Parc national de Kasanka
"Les chauves-souris sont sorties de la forêt comme de la fumée, comme de l'eau, comme quelque chose qui n'avait aucun droit d'exister à cette échelle."
Kasanka est un petit parc selon les critères zambiens — à peine 390 kilomètres carrés dans le nord du pays, coincé entre la ligne de partage des eaux du Congo et le bassin de Bangweulu. La majeure partie de l’année, c’est une étendue humide sauvage, gratifiante mais sans relief particulier : des antilopes sitatungas pataugeant dans les marécages de papyrus, des pukus broutant sur les prairies de dambo, des aigles pêcheurs lançant leur cri depuis les arbres du miombo. Joli. Paisible. Pas le genre d’endroit qui te fait reprogrammer ton vol pour rester plus longtemps.
Puis vient novembre.
La migration des chauves-souris
Entre la fin octobre et le début décembre, quelque part entre cinq et dix millions de roussettes paille s’abattent sur une petite parcelle de forêt — le mushitu, un bosquet riverain de figuiers et d’acajous — pour se nourrir des fruits mûrissants. C’est la plus grande migration de mammifères au monde en nombre d’individus. Dix millions de chauves-souris. Dans une forêt que l’on traverserait à pied en quarante minutes.
Les chauves-souris se perchent le jour, suspendues à la moindre branche disponible jusqu’à ce que les arbres semblent vibrer d’elles, une masse dense d’ailes, d’étrange odeur musquée et de sons à haute fréquence qui s’enregistrent davantage comme une sensation dans la poitrine que comme un bruit réel. Au crépuscule, elles s’élèvent. Pas en séquence — toutes en même temps, ou suffisamment proche de toutes en même temps pour que la distinction n’ait pas d’importance. Le ciel se remplit. Le son est extraordinaire, un vaste bruissement déferlant qui enfle et continue d’enfler à mesure que de plus en plus d’animaux franchissent la canopée.
J’étais sur une plateforme au-dessus de la cime des arbres pour l’envol et je suis resté là, incapable de bouger pendant vingt minutes, à regarder le ciel passer de l’orange au brun puis simplement au noir des chauves-souris, la rivière en contrebas accrochant la dernière lumière. Aucune photographie que j’ai prise n’approche ce que je décris. Cela semble être l’expérience de tout le monde.
La tour d’observation et ce que l’on peut voir
Kasanka a construit plusieurs plateformes en hauteur pour l’observation des chauves-souris, la principale à une quinzaine de mètres au-dessus de la canopée du mushitu. Les guides t’emmènent avant l’aube — en silence, sans torches — pour observer le vol de retour quand les chauves-souris rentrent au petit matin, le ciel s’éclaircissant peu à peu derrière elles. Le vol de retour est plus long que l’envol et a une qualité différente : des chauves-souris individuelles visibles contre le ciel pâle, chacune négociant son atterrissage dans un arbre déjà impossiblement plein, le son passant du déferlement au bruissement à mesure que la canopée les absorbe.

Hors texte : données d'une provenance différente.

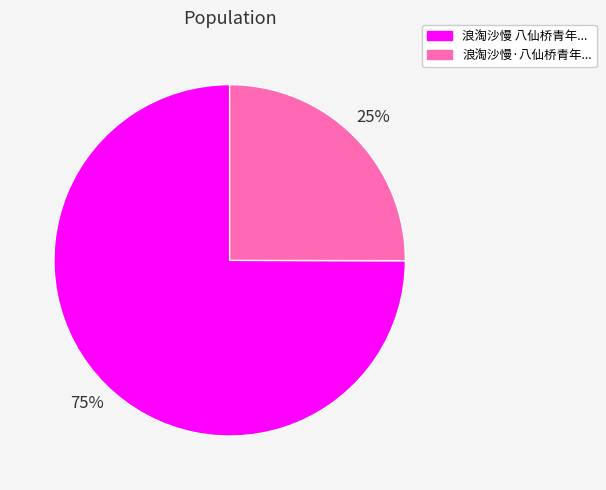

To the nearest percent, what is the difference between the largest and smallest slice percentages?

50%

Des aigles martiaux et des aigles fascinés travaillent les abords de la colonie tout au long de la journée, cueillant les chauves-souris avec l’efficacité mécanique d’animaux qui font cela chaque novembre depuis aussi loin que quiconque peut le documenter. Le spectacle de la prédation à cette échelle a une qualité presque industrielle.
Le reste de l’année
Hors de la saison des chauves-souris, l’attrait de Kasanka, c’est sa tranquillité. L’antilope sitatunga — semi-aquatique, farouche, à l’allure réellement étrange avec son pelage hirsute et ses pattes allongées — pataugent dans les marécages d’ici en nombre suffisant pour rendre l’observation fiable avec un peu de patience. Le parc est géré par la communauté, les droits d’entrée vont directement à la conservation locale, et les campements sont simples et bien tenus. J’y retournerais hors saison des chauves-souris rien que pour la solitude.
La route depuis Lusaka prend environ six heures sur une voie qui comporte de bonnes et de mauvaises sections. Voler jusqu’aux pistes voisines de Kasanka ou de Wasa exige un vol charter mais épargne une journée entière.

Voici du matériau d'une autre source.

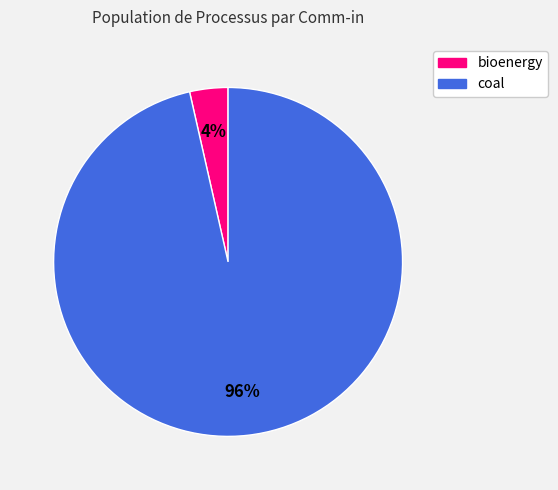

How many slices are in this pie chart?

2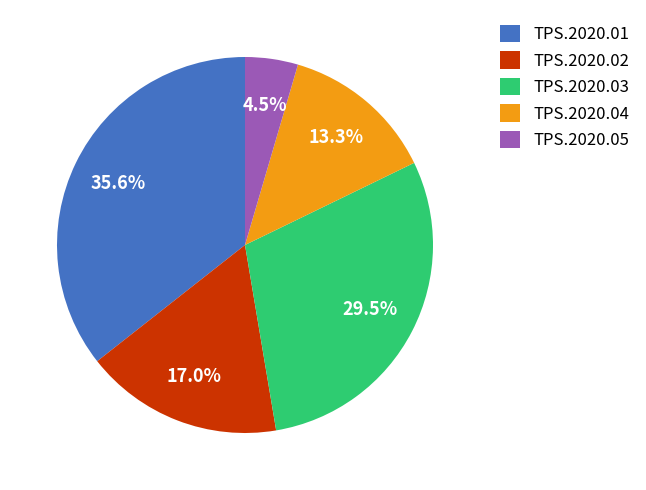

How many slices are in this pie chart?

5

Quand y aller : De fin octobre à début décembre pour la migration des chauves-souris — c’est la seule raison pour laquelle la plupart des gens viennent, et cela vaut la peine de planifier un voyage autour. Le pic se situe en général à la mi-novembre. Pour la faune en général et l’ornithologie, la saison sèche (de juin à octobre) est meilleure, même si les sitatungas peuvent s’observer toute l’année.